Exercice de lucidité

Portant un regard bien plus distancié sur Hongkong, Many Undulating Things, de Bo Wang et Pan Lu, compose une passionnante généalogie de la ville infusée de théorie marxiste et benjaminienne, par le biais d’artefacts révélant des pans entiers de son histoire – les gigantesques grues qui bordent son port, le centre commercial où les bateaux de croisière dégorgent leurs passagers, les plantes rapportées par les Britanniques en Angleterre lors de la colonisation, les escalators des galeries marchandes, les échoppes souterraines qui rendent compte des échanges invisibles entre Asie et Asie du Sud-Est. Tentant de faire un film-monde à l’image de la ville-monde, Many Undulating Things foisonne parfois tous azimuts, mais il est un exercice de lucidité cruciale sur l’histoire, notamment coloniale, et les laissés-pour-compte d’un territoire désormais recouvert par le clinquant.

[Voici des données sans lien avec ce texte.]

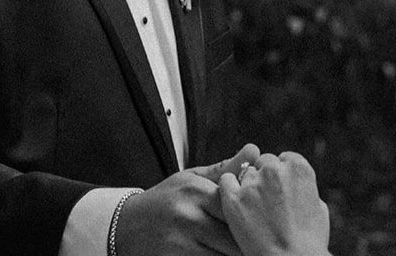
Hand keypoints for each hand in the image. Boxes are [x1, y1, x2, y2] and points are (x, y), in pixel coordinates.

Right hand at [114, 144, 259, 255]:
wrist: (125, 226)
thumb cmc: (165, 199)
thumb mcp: (190, 178)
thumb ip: (225, 169)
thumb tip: (256, 150)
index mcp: (196, 191)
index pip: (238, 207)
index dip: (255, 218)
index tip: (269, 223)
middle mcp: (189, 217)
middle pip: (235, 237)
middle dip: (250, 243)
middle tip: (262, 242)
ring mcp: (181, 243)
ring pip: (224, 255)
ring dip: (236, 253)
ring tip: (250, 249)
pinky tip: (222, 253)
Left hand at [219, 152, 330, 255]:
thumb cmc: (309, 242)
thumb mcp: (319, 209)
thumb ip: (306, 189)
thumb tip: (298, 184)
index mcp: (299, 168)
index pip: (284, 158)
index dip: (281, 174)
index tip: (280, 189)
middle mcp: (274, 169)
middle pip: (264, 162)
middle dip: (264, 177)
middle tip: (266, 201)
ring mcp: (253, 183)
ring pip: (245, 172)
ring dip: (248, 185)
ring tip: (253, 209)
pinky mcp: (233, 198)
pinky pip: (225, 181)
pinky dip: (228, 189)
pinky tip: (234, 202)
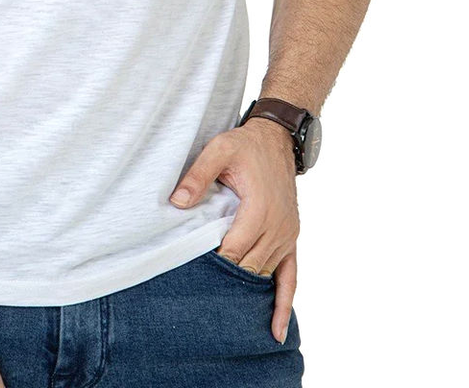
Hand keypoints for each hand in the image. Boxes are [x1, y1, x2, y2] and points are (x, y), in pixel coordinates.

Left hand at [169, 117, 299, 343]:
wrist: (276, 139)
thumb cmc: (244, 145)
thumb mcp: (218, 150)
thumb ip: (197, 175)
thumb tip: (177, 203)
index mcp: (258, 209)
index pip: (233, 251)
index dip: (213, 265)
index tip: (193, 277)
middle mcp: (277, 227)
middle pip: (248, 267)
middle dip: (226, 280)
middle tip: (200, 297)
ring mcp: (287, 234)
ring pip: (265, 273)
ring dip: (247, 290)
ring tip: (223, 314)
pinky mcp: (291, 237)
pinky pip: (292, 276)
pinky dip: (283, 302)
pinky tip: (275, 329)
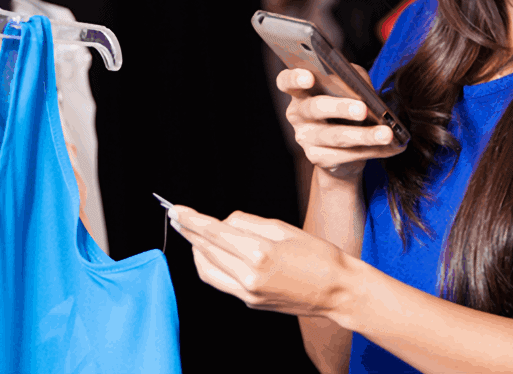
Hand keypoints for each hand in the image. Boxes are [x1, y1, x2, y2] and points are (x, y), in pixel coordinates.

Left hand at [168, 205, 351, 318]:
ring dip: (196, 250)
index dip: (192, 220)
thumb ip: (248, 223)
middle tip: (177, 217)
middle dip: (188, 232)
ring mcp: (248, 292)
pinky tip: (210, 253)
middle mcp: (249, 275)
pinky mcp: (250, 301)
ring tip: (192, 234)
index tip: (176, 210)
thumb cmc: (317, 255)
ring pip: (207, 270)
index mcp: (260, 253)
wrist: (336, 290)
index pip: (214, 232)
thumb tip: (223, 223)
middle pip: (206, 250)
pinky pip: (220, 281)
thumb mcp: (283, 228)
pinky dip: (210, 265)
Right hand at [276, 66, 405, 181]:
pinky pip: (349, 155)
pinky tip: (391, 147)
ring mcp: (306, 139)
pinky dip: (374, 150)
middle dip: (340, 108)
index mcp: (301, 91)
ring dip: (365, 135)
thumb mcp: (348, 88)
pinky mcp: (319, 159)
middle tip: (362, 110)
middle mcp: (298, 114)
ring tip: (387, 134)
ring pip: (336, 136)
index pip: (287, 81)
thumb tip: (364, 88)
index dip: (294, 78)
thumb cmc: (344, 107)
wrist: (341, 148)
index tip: (309, 77)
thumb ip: (353, 79)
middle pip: (315, 108)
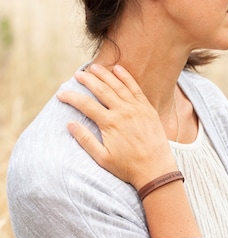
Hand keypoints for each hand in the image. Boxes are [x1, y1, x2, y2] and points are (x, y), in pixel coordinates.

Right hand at [57, 64, 176, 189]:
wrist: (156, 169)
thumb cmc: (128, 167)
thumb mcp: (102, 158)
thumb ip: (85, 140)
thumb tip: (70, 124)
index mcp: (110, 123)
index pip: (85, 105)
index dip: (71, 97)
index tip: (61, 94)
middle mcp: (123, 111)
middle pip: (101, 90)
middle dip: (88, 80)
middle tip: (78, 74)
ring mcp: (136, 108)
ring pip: (117, 85)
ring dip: (105, 75)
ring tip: (94, 67)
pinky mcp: (147, 108)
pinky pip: (135, 88)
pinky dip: (126, 77)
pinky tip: (118, 69)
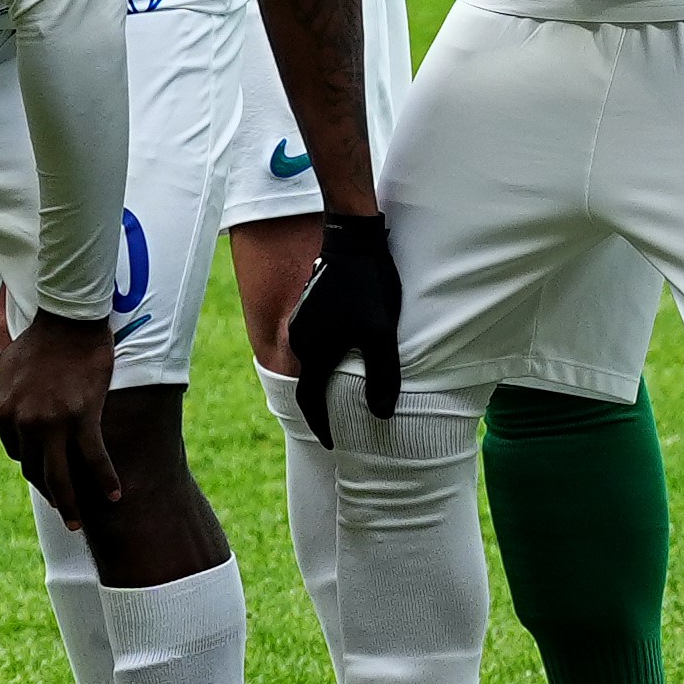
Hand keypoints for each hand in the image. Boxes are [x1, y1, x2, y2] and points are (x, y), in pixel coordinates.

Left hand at [0, 308, 123, 519]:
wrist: (69, 320)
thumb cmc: (39, 339)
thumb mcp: (3, 362)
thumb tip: (0, 406)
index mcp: (4, 412)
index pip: (17, 453)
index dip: (34, 467)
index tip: (48, 474)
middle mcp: (24, 422)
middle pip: (35, 471)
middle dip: (49, 494)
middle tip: (64, 511)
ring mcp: (53, 422)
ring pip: (59, 476)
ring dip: (69, 505)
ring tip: (76, 522)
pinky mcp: (82, 417)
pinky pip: (93, 459)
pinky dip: (104, 481)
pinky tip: (114, 496)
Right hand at [284, 211, 403, 438]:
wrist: (351, 240)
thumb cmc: (367, 287)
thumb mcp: (380, 334)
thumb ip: (382, 376)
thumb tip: (381, 415)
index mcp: (313, 352)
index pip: (311, 401)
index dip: (321, 426)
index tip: (332, 443)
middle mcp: (301, 340)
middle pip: (308, 383)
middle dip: (321, 407)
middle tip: (337, 425)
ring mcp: (302, 323)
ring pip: (311, 363)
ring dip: (324, 381)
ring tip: (341, 396)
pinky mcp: (310, 309)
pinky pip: (314, 345)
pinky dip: (325, 361)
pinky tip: (342, 359)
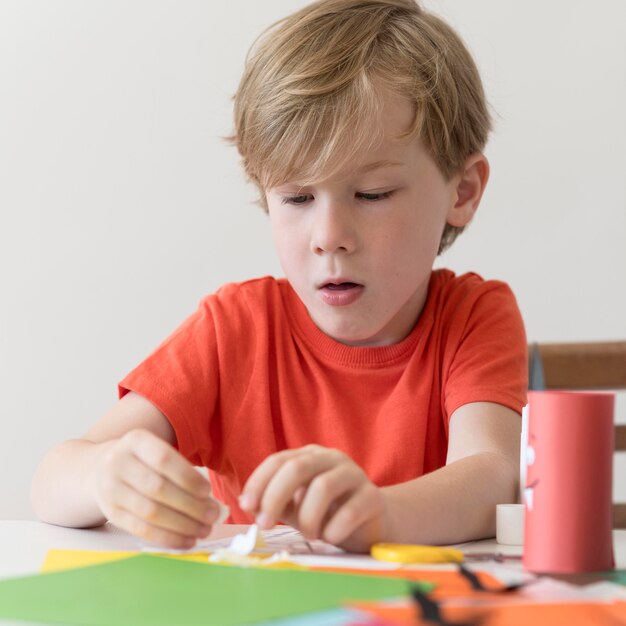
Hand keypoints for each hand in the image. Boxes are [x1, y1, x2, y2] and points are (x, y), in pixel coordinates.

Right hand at [91, 429, 219, 548]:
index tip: (208, 491)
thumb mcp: (156, 452)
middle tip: (213, 515)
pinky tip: (186, 540)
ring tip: (204, 529)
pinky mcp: (110, 512)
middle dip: (191, 505)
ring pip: (151, 512)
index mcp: (135, 440)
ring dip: (182, 525)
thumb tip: (211, 502)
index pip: (164, 459)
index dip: (188, 477)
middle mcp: (118, 462)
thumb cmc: (143, 461)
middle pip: (158, 488)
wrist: (99, 469)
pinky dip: (167, 538)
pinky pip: (141, 530)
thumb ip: (182, 471)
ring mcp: (110, 489)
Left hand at [239, 445, 388, 551]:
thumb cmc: (329, 512)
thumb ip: (276, 504)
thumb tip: (251, 506)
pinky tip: (329, 537)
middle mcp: (331, 459)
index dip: (259, 482)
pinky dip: (333, 529)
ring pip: (323, 487)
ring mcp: (354, 474)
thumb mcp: (297, 507)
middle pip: (298, 467)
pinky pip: (351, 510)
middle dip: (275, 496)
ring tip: (309, 534)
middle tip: (265, 524)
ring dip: (308, 517)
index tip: (247, 506)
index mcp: (309, 456)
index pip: (278, 460)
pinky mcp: (373, 497)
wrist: (373, 522)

A l’inverse, le moyen métrage Campania, du Bolivien Miguel Hilari, reste au plus près de son propos, cette acculturation contemporaine qui naît des grands déplacements vers la ville, mais il le fait grâce à un montage dont l’intelligence est de n’être en rien didactique. Nulle voix off pour guider les spectateurs à travers les tableaux ; ils doivent mesurer seuls ce qui se perd lorsque est emprunté le chemin menant du village de montagne Campania à la ville proche, ou à La Paz – éloquente scène de prises de photos d’identité, ces grands égalisateurs, ou de baptême évangélique. La perte intime que Campania chronique, sans idéologie déplacée, est l’un des enjeux de notre temps.